Set of tasks –
A: In the computing system description, where may the BIOS be stored?
B: Please reproduce the computing system description word for word, starting at "FIG. 1 illustrates" and ending at "may be used.".

Page extract –
=-=-=-=-=

FIG. 1 illustrates a schematic diagram of a computing system 100 in which the various technologies described herein may be incorporated and practiced. Although the computing system 100 may be a conventional desktop or a server computer, as described above, other computer system configurations may be used.

The computing system 100 may include a central processing unit (CPU) 21, a system memory 22 and a system bus 23 that couples various system components including the system memory 22 to the CPU 21. Although only one CPU is illustrated in FIG. 1, it should be understood that in some implementations the computing system 100 may include more than one CPU. The system bus 23 may be any of several types of bus structures, including a memory bus or memory controller, a peripheral bus, and a local bus using any of a variety of bus architectures. By way of example, and not limitation, such architectures include Industry Standard Architecture (ISA) bus, Micro Channel Architecture (MCA) bus, Enhanced ISA (EISA) bus, Video Electronics Standards Association (VESA) local bus, and Peripheral Component Interconnect (PCI) bus also known as Mezzanine bus. The system memory 22 may include a read only memory (ROM) 24 and a random access memory (RAM) 25. A basic input/output system (BIOS) 26, containing the basic routines that help transfer information between elements within the computing system 100, such as during start-up, may be stored in the ROM 24.

The computing system 100 may further include a hard disk drive 27 for reading from and writing to a hard disk, a magnetic disk drive 28 for reading from and writing to a removable magnetic disk 29, and an optical disk drive 30 for reading from and writing to a removable optical disk 31, such as a CD ROM or other optical media. The hard disk drive 27, the magnetic disk drive 28, and the optical disk drive 30 may be connected to the system bus 23 by a hard disk drive interface 32, a magnetic disk drive interface 33, and an optical drive interface 34, respectively. The drives and their associated computer-readable media may provide nonvolatile storage of computer-readable instructions, data structures, program modules and other data for the computing system 100.

Although the computing system 100 is described herein as having a hard disk, a removable magnetic disk 29 and a removable optical disk 31, it should be appreciated by those skilled in the art that the computing system 100 may also include other types of computer-readable media that may be accessed by a computer. For example, such computer-readable media may include computer storage media and communication media. Computer storage media may include volatile and non-volatile, and removable and non-removable media implemented in any method or technology for storage of information, such as computer-readable instructions, data structures, program modules or other data. Computer storage media may further include RAM, ROM, erasable programmable read-only memory (EPROM), electrically erasable programmable read-only memory (EEPROM), flash memory or other solid state memory technology, CD-ROM, digital versatile disks (DVD), or other optical storage, magnetic cassettes, magnetic tape, magnetic disk storage or other magnetic storage devices, or any other medium which can be used to store the desired information and which can be accessed by the computing system 100. Communication media may embody computer readable instructions, data structures, program modules or other data in a modulated data signal, such as a carrier wave or other transport mechanism and may include any information delivery media. The term “modulated data signal” may mean a signal that has one or more of its characteristics set or changed in such a manner as to encode information in the signal. By way of example, and not limitation, communication media may include wired media such as a wired network or direct-wired connection, and wireless media such as acoustic, RF, infrared and other wireless media. Combinations of the any of the above may also be included within the scope of computer readable media.

=-=-=-=-=

Stored data –

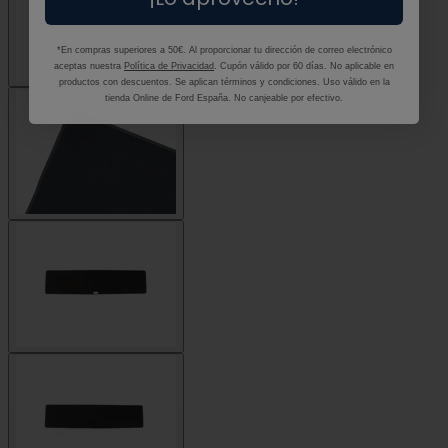
*En compras superiores a 50€. Al proporcionar tu dirección de correo electrónico
aceptas nuestra
Política de Privacidad
. Cupón válido por 60 días. No aplicable en
productos con descuentos. Se aplican términos y condiciones. Uso válido en la
tienda Online de Ford España. No canjeable por efectivo.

=-=-=-=-=

Results in order –
A: In the ROM 24.

B:
FIG. 1 illustrates a schematic diagram of a computing system 100 in which the various technologies described herein may be incorporated and practiced. Although the computing system 100 may be a conventional desktop or a server computer, as described above, other computer system configurations may be used.